The prosecutor was not amused.
“Your comments are clearly biased, sir. Need I remind you that it’s our duty as officers of the court to avoid even the appearance of…”
Give a bimbo a law degree!” The judge rolled his eyes.
“…and that such remarks could be interpreted as sexual harassment…”
“Are you quite finished, Miss Apple?”
“What is it that leads either of you to believe I was, somehow, born yesterday?” Hizzoner spoke evenly. “Hell!  I was practicing law before your daddies discovered their peckers were good for more than just taking a whizz.”
“Objection!” The defense shot out of her chair before remembering where she was. “Oh…sorry.”
“Dumbass,” the prosecutor stifled a cough.
“That, however, is not the question before us this afternoon,” Judge Longfellow said. “The question is: why in blazes, given you two young ladies’ behavior, should I not immediately declare a mistrial?”
“Thought so,” he said. “In fact, I am well aware of these issues, Miss Apple. But, seeing how the two of you have both been caught with your tits in the proverbial ringer—in flagrante dilecto no less—I am inclined to call it even and move on. What the bar association doesn’t know won’t hurt it.”
“Huh?” The defense attorney seemed confused. “What are you—?”
“Oh, give it a rest, Bambi,” the prosecutor sneered. “Can’t you see he’s figured it out?”
“Screw you, Candi,” the defense shot back. “I don’t know what you’re talking about.”
“Enough, you two!” Judge Longfellow pounded the desk with his fist in lieu of a gavel. “It’s already been a sow’s anus of a day, and the last thing I want to do is referee a cat fight. Got it?”
“Yes, Your Honor.”
“Good.” The judge continued. “This simple, open-and-shut case is rapidly turning into amateur night at a demolition derby. And why should it be thus, aside, that is, from you two D-cupcakes constantly trying to one-up each other in front of that jury? You, Miss Bubachevski, batting those big brown eyes as you finger the top button on that blouse, virtually inviting the men to undress you. And you, Miss Apple, not to be outdone, pouting like a porn star just before the cumshot, all the while tossing those platinum locks back across your shoulder. Hell’s bells! You’d make a mockery of a mock trial. I haven’t seen shenanigans like this since law school. Speaking of which, the two of you graduated in the same class at State, am I correct?”
“Yes, Your Honor.”
“Neither particularly distinguished?”
“No, Your Honor.”
“Dead heat for smack-dab in the middle, as I understand, which might explain these competitive antics of yours?”
“I suppose.”
“So tell me: how did you young geniuses finance your less-than-distinguished essay through the halls of Academe?”

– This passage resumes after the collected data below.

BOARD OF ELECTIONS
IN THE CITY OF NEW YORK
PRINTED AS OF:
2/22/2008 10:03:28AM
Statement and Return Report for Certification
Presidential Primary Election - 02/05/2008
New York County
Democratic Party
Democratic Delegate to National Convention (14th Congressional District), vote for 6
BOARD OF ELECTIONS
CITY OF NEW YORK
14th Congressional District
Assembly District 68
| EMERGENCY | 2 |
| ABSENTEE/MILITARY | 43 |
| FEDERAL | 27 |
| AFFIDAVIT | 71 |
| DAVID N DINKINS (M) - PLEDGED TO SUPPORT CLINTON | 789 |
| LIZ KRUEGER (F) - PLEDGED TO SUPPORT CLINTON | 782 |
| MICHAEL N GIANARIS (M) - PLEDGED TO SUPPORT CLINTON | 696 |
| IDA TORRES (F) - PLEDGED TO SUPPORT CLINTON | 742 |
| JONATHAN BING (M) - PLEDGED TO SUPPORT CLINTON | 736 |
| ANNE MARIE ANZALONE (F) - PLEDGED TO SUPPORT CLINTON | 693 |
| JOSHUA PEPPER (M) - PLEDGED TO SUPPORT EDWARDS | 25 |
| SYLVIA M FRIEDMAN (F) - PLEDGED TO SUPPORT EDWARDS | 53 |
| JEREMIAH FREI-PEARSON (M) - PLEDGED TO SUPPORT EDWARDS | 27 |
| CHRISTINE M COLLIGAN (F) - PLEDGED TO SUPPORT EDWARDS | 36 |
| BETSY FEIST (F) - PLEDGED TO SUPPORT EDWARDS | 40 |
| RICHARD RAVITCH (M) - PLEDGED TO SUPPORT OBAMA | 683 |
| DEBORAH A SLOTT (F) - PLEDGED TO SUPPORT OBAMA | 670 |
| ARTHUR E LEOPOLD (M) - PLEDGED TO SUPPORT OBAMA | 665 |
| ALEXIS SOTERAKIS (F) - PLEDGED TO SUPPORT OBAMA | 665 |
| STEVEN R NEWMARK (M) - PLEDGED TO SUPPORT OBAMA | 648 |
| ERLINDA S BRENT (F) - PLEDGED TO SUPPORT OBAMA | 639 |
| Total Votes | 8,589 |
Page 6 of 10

“That’s hardly relevant!” The defense protested.
“And yet, I ask, Miss Bubachevski. So?”
“I worked as an exotic dancer.”
“And did you have a stage name?”
“There’s no shame in honest work,” Bambi insisted.
“True, my dear, but jury tampering’s another matter. So, how did they introduce you when you strutted out on that stage?”

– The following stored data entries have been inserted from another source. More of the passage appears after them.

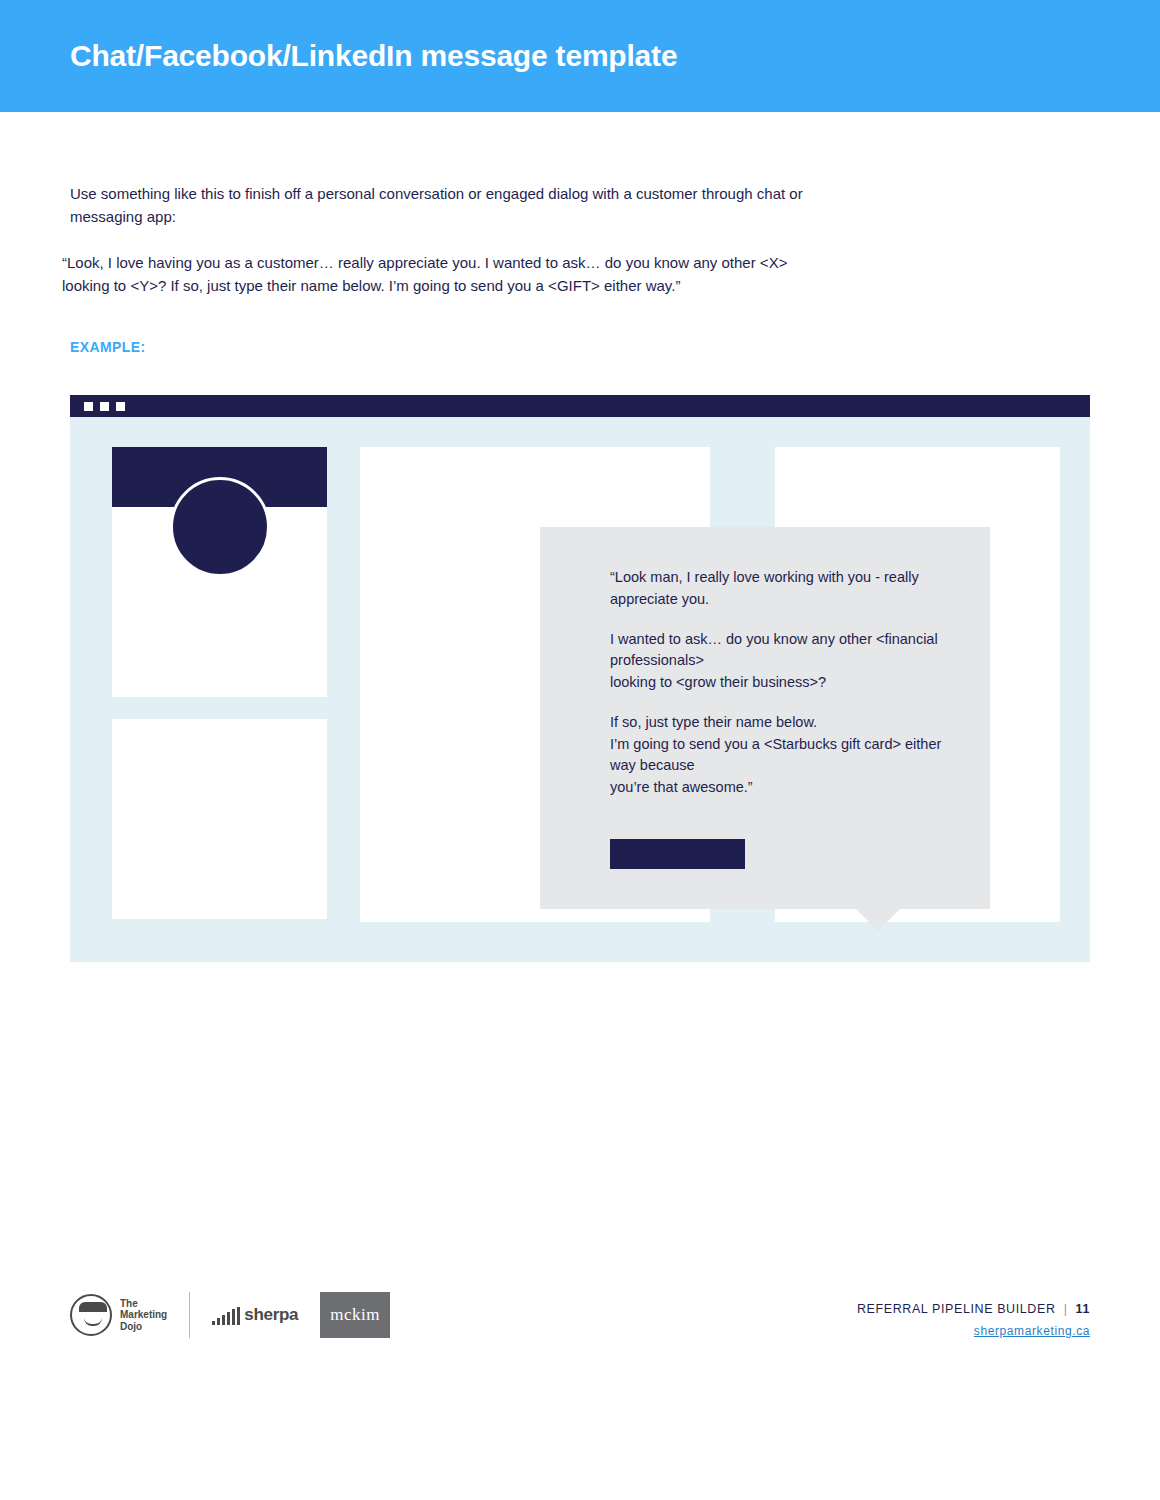Chat/Facebook/LinkedIn message template
Use something like this to finish off a personal conversation or engaged dialog with a customer through chat or messaging app:
“Look, I love having you as a customer… really appreciate you. I wanted to ask… do you know any other <X> looking to <Y>? If so, just type their name below. I’m going to send you a <GIFT> either way.”
EXAMPLE:
“Look man, I really love working with you - really appreciate you.
I wanted to ask… do you know any other <financial professionals>
looking to <grow their business>?
If so, just type their name below.
I’m going to send you a <Starbucks gift card> either way because
you’re that awesome.”
The
Marketing
Dojo
sherpa
mckim
REFERRAL PIPELINE BUILDER | 11
sherpamarketing.ca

“Foxxy Boob-a-licious.” She blushed.
The other woman snickered.
“And what of you, Miss Apple?” Judge Longfellow swiveled in his seat, fixing the prosecutor with a rheumy stare.
I worked my way through as a paralegal,” Candi said haughtily.

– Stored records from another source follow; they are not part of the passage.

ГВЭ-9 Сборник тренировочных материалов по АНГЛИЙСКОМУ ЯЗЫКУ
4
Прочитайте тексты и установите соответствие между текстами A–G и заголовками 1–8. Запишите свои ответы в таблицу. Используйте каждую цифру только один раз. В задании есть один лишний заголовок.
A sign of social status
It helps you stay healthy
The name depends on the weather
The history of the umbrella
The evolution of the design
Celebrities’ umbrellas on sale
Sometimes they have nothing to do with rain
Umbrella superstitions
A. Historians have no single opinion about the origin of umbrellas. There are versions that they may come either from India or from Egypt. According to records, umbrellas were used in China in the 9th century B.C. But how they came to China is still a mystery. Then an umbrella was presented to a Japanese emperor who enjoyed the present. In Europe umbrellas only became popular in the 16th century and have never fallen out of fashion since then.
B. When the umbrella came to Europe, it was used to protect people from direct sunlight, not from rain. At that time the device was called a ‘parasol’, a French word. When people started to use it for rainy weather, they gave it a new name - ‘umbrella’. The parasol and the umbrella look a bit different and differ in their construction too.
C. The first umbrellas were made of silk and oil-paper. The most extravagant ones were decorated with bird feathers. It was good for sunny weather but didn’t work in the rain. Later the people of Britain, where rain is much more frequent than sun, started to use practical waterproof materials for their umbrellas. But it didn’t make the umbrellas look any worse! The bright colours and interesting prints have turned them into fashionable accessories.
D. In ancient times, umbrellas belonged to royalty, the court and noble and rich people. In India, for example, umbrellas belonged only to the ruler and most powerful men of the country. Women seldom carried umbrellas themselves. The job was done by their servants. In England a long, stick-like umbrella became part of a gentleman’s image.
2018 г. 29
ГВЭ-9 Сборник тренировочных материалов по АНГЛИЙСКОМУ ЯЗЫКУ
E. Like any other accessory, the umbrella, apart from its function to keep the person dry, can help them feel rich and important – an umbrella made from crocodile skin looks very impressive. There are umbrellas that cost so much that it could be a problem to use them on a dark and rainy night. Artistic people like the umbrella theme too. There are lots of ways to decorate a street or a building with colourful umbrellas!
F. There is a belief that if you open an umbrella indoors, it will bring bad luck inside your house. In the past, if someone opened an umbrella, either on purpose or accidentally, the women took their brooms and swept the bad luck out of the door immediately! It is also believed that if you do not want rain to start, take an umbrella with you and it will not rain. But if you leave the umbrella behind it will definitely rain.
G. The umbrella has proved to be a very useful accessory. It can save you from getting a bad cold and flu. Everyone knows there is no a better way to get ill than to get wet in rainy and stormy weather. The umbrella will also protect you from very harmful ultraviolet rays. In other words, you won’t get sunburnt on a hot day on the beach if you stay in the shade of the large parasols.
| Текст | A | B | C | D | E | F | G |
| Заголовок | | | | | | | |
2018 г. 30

“Bullshit!” the former Foxxy Boob-a-licious muttered.
“All right!” Candi admitted. “I worked for an escort service on the side. Didn’t even have to change my first name.”
“Candi Apple… Bambi Bubachevski…” The judge smirked. “Hard to be taken seriously with names like that.”
“And, I suspect, both of you view this trial as a chance finally to break out of this podunk purgatory, do something other than standard contracts and wills for little old ladies the rest of your lives; get your pretty little behinds to the big city and real careers while the getting’s good. Or would I be mistaken in these rather clichéd assumptions?”